Project 1: Web Scraper

Objectives:

  • Gather data from a web page using the requests library
  • Extract specific information from HTML using the BeautifulSoup library
  • Store extracted data in a structured format

Introduction:

Web scraping is the process of extracting data from websites. It involves sending HTTP requests to retrieve HTML content and then parsing the HTML to extract the desired information. Python provides powerful libraries for web scraping, making it a convenient tool for data collection from the web.

Step 1: Import Libraries:

Python

import requests
from bs4 import BeautifulSoup

Step 2: Send Request and Retrieve HTML:

Python

url = "https://www.example.com/data.html"
response = requests.get(url)
html_content = response.content

Step 3: Parse HTML with BeautifulSoup:

Python

soup = BeautifulSoup(html_content, "lxml")

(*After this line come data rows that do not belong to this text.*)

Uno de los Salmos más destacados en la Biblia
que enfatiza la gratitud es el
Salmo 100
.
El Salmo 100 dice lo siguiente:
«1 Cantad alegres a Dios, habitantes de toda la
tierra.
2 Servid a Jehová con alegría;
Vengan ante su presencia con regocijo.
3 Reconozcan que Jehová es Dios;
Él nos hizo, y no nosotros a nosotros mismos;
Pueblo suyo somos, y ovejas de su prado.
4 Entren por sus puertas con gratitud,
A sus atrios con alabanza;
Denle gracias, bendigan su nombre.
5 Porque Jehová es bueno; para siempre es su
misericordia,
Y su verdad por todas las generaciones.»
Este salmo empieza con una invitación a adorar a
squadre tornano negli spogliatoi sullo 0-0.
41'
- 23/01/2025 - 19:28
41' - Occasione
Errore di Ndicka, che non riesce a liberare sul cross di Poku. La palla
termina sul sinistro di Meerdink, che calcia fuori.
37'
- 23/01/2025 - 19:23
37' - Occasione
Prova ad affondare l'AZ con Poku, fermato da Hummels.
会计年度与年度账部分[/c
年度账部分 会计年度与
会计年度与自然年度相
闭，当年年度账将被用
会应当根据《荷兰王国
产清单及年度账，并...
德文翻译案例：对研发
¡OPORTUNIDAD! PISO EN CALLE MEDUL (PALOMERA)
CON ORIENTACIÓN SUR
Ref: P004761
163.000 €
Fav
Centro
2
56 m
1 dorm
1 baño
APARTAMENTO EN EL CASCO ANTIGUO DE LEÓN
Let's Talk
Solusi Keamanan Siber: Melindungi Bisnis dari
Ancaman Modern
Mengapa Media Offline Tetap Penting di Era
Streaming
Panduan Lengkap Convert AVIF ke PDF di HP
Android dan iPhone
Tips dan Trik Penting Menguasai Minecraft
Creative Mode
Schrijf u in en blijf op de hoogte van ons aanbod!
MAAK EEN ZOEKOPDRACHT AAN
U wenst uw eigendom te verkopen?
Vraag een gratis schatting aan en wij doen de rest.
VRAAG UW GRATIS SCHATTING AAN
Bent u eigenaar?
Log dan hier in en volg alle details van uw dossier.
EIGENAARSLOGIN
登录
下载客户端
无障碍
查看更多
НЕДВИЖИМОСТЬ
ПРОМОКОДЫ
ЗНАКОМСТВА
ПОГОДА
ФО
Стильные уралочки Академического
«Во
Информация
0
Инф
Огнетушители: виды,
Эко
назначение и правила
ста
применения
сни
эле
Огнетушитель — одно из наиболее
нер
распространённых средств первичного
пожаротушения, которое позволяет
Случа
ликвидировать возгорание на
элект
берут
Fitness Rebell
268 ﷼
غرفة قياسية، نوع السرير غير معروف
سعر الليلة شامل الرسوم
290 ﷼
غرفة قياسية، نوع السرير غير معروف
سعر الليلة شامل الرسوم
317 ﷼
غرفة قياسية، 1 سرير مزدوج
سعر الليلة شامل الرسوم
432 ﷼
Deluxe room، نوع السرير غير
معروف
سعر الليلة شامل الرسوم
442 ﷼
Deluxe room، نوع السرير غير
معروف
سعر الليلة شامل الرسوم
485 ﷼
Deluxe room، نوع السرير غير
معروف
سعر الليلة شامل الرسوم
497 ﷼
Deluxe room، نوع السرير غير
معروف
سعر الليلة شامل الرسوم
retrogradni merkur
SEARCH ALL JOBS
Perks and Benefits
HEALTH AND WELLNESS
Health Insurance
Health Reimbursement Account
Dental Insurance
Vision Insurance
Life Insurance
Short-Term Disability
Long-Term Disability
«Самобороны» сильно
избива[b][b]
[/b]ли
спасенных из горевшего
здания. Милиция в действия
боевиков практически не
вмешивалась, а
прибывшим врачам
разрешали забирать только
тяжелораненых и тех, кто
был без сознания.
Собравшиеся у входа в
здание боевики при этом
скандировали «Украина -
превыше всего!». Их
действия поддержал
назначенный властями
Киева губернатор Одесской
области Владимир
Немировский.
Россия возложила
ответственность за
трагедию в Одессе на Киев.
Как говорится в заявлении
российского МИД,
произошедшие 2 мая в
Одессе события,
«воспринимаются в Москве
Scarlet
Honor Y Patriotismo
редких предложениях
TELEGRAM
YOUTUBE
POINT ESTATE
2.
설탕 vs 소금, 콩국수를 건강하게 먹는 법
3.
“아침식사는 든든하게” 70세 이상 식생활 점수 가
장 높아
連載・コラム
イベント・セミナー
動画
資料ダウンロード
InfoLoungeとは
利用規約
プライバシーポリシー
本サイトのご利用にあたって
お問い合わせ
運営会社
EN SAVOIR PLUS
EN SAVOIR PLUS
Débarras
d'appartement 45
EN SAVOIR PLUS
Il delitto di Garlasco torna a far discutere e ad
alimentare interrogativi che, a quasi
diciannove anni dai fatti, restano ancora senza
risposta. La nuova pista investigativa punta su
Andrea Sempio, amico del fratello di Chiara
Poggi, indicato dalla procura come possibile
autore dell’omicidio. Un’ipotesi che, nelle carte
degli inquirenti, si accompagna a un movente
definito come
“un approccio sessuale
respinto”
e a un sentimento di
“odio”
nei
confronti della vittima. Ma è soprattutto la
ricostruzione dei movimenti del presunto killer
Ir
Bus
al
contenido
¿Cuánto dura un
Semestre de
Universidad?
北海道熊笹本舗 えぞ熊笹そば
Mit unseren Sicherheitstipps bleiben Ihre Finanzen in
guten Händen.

Step 4: Extract Information:

Use BeautifulSoup’s methods to navigate the HTML structure and extract the desired information. For instance, to extract text from the first <p> element:

Python

first_paragraph = soup.find('p').text
print(first_paragraph)

Step 5: Store Extracted Data:

Save the extracted data in a structured format, such as a list or a dictionary. For instance, to store all paragraph texts in a list:

Python

paragraphs = []
for paragraph in soup.find_all('p'):
    paragraphs.append(paragraph.text)

print(paragraphs)

Additional Considerations:

  • Handle errors and exceptions gracefully.
  • Respect the website’s robots.txt file to avoid overloading the server.
  • Use a proxy or VPN to mask your IP address and avoid being blocked.

Summary:

Web scraping is a valuable technique for gathering data from the web. By utilizing Python libraries like requests and BeautifulSoup, you can effectively extract information from websites and store it in a structured format.

Example:

Let’s consider a simple example where we build a web scraper to extract headlines from a news website.

# Example Code
import requests
from bs4 import BeautifulSoup

def fetch_web_page(url):
    response = requests.get(url)
    if response.status_code == 200:
        return response.text
    else:
        print(f"Failed to fetch the web page. Status Code: {response.status_code}")
        return None

def parse_html(html_content):
    soup = BeautifulSoup(html_content, 'html.parser')
    return soup

def extract_headlines(soup):
    headlines = soup.select('.headline')  # Example CSS selector
    return [headline.text.strip() for headline in headlines]

def main():
    target_url = 'https://example-news-website.com'
    html_content = fetch_web_page(target_url)

    if html_content:
        soup = parse_html(html_content)
        headlines = extract_headlines(soup)

        for index, headline in enumerate(headlines, start=1):
            print(f"{index}. {headline}")

if __name__ == "__main__":
    main()